DATASET Block Start

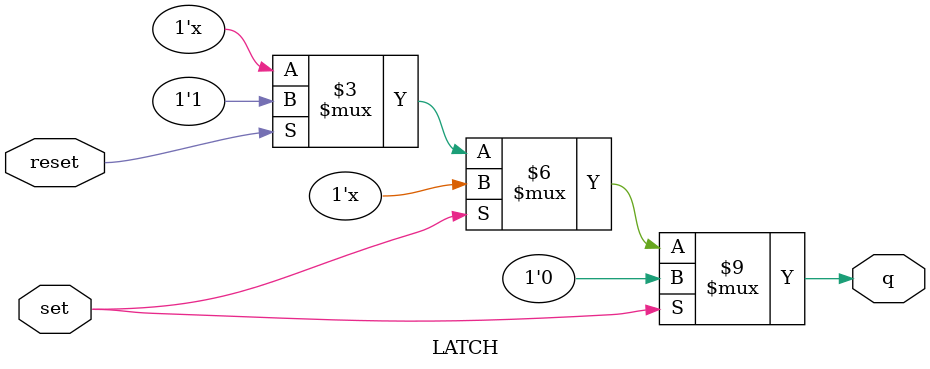
<source format=v>
`timescale 1ns / 1ps
module LATCH(
	input reset,
	input set,
	output reg q
    );

	always@(set, reset)begin
	if(set) q = 0;
	else if(reset) q = 1;
	end

endmodule

</source>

DATASET Block End

**WHAT YOU HAVE TO DO:** Should there be pictures in the data, leave them out and return the rest exactly.

**ANSWER TO THIS PROBLEM:**
<source format=v>
`timescale 1ns / 1ps
module LATCH(
	input reset,
	input set,
	output reg q
    );

	always@(set, reset)begin
	if(set) q = 0;
	else if(reset) q = 1;
	end

endmodule

</source>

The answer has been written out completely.